Everything we’ve been doing has built on itself, and we seemed to be going somewhere; the pinnacle of this direction was actually not context managers, but async/await. All of this feeds into async/await, which was formally introduced as a language component in Python 3.6. However, we did skip a necessary step; we didn’t talk about generators (iterators can actually “send” values in, not just produce them, but there’s no specific construct for doing that, like there is for consuming values in a for loop). The main reason we didn’t try to reach async though is that I’ve never found a great use for it in scientific programming; it is much more intrusive than normal threading, it doesn’t really “live” side-by-side with normal synchronous programming all that well (it’s better now, though), and the libraries for it are a little young. Feel free to investigate on your own, though! I’ve also discussed the mechanisms behind it in detail in my blog a few years ago.

Let’s whet your appetite with a quick example, though:

import asyncio


# This is an "async" function, like a generator
async def slow(t: int) -> int:
    print(f"About to sleep for {t} seconds")
    await asyncio.sleep(t)
    print(f"Slept for {t} seconds")
    return t


# Gather runs its arguments in parallel when awaited on
await asyncio.gather(slow(3), slow(1), slow(2))

# Only works if running in an eventloop already, like IPython or with python -m asyncio
# Otherwise, use: asyncio.run(...)
About to sleep for 3 seconds
About to sleep for 1 seconds
About to sleep for 2 seconds
Slept for 1 seconds
Slept for 2 seconds
Slept for 3 seconds
[3, 1, 2]

Notice there are no locks! We don’t have to worry about printing being overleaved, because it’s not running at the same time. Only the explicit “await” lines “wait” at the same time!

Starting in Python 3.11, TaskGroups make this really easy to use:

async with asyncio.TaskGroup() as tg:
    res1 = tg.create_task(slow(3))
    res2 = tg.create_task(slow(1))
    res3 = tg.create_task(slow(2))

print(res1.result(), res2.result(), res3.result())
About to sleep for 3 seconds
About to sleep for 1 seconds
About to sleep for 2 seconds
Slept for 1 seconds
Slept for 2 seconds
Slept for 3 seconds
3 1 2

Besides looking nicer, this also provides grouped errors (also Python 3.11+) if multiple tasks fail.

async def busted(s: str) -> None:
    raise RuntimeError(s)


try:
    async with asyncio.TaskGroup() as tg:
        tg.create_task(busted("First error"))
        tg.create_task(busted("Second error"))
except* RuntimeError as error_group:
    print(error_group.exceptions)
(RuntimeError('First error'), RuntimeError('Second error'))

Why use async?

The reason this is “better” than threaded programming might not be obvious, but it’s this: code you write runs in the order you see. Most of the challenges of threaded programming, like mutexes and locks, simply aren’t an issue with async programming, because it’s not running in threads. You can still delegate work to threads, but keep the outer logic in sequence.

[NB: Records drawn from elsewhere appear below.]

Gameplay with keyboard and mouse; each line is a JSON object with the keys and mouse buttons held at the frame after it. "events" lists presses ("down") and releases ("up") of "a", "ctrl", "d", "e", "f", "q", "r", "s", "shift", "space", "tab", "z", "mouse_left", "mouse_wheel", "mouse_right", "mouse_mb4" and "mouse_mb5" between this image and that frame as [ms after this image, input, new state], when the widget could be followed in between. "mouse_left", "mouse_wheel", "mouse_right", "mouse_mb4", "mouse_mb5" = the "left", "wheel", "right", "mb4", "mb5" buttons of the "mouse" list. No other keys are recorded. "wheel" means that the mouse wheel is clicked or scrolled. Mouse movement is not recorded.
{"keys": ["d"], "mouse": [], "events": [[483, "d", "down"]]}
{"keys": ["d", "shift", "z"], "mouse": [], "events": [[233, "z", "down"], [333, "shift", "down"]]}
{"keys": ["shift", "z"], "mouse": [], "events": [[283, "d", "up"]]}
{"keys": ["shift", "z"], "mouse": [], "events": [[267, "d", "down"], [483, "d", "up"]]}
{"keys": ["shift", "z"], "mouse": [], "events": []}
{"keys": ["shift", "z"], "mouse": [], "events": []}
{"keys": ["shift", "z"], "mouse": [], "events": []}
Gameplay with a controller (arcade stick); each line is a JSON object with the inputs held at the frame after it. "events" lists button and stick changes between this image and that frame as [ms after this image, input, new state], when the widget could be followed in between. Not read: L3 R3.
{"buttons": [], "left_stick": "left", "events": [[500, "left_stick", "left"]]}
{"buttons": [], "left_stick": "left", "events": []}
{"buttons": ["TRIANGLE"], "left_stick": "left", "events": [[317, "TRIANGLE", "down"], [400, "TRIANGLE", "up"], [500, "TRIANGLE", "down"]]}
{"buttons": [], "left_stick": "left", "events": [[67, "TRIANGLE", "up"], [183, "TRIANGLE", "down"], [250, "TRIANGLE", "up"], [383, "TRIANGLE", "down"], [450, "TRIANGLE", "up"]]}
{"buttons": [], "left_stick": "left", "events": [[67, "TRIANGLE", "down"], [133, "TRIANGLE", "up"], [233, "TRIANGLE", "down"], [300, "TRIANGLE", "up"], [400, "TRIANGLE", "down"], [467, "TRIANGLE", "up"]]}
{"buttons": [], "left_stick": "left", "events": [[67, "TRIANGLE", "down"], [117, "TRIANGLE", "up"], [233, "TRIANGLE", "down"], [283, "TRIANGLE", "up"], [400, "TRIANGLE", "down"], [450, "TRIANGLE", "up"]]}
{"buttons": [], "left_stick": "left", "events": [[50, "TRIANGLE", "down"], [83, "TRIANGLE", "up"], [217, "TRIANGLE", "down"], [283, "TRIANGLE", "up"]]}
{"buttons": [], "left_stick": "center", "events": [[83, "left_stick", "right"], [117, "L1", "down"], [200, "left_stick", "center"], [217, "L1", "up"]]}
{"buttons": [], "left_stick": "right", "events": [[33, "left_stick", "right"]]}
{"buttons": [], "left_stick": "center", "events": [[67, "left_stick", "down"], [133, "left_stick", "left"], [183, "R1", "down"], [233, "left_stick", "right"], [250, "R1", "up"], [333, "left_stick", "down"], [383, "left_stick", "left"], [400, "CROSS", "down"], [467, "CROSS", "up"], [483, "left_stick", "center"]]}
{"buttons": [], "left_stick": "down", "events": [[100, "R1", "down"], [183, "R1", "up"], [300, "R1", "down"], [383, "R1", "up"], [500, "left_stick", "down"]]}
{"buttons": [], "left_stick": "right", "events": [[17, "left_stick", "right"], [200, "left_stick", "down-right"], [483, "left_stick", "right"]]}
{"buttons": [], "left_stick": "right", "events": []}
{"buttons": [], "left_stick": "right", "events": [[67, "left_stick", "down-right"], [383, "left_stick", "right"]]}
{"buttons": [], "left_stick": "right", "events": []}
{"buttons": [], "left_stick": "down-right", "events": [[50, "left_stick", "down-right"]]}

When you read async code, the await’s are important:

async def f():  # The async tells you this will be a coroutine (needs to be awaited)
    do_a()
    do_b() # This will always run right after do_a, nothing will run in between
    await do_c() # Execution pauses here, and other coroutines might start and run till their awaits
    do_d()

Oh, and Jupyter notebooks are async, so it’s a great way to do things like auto-updating plots and output in notebooks.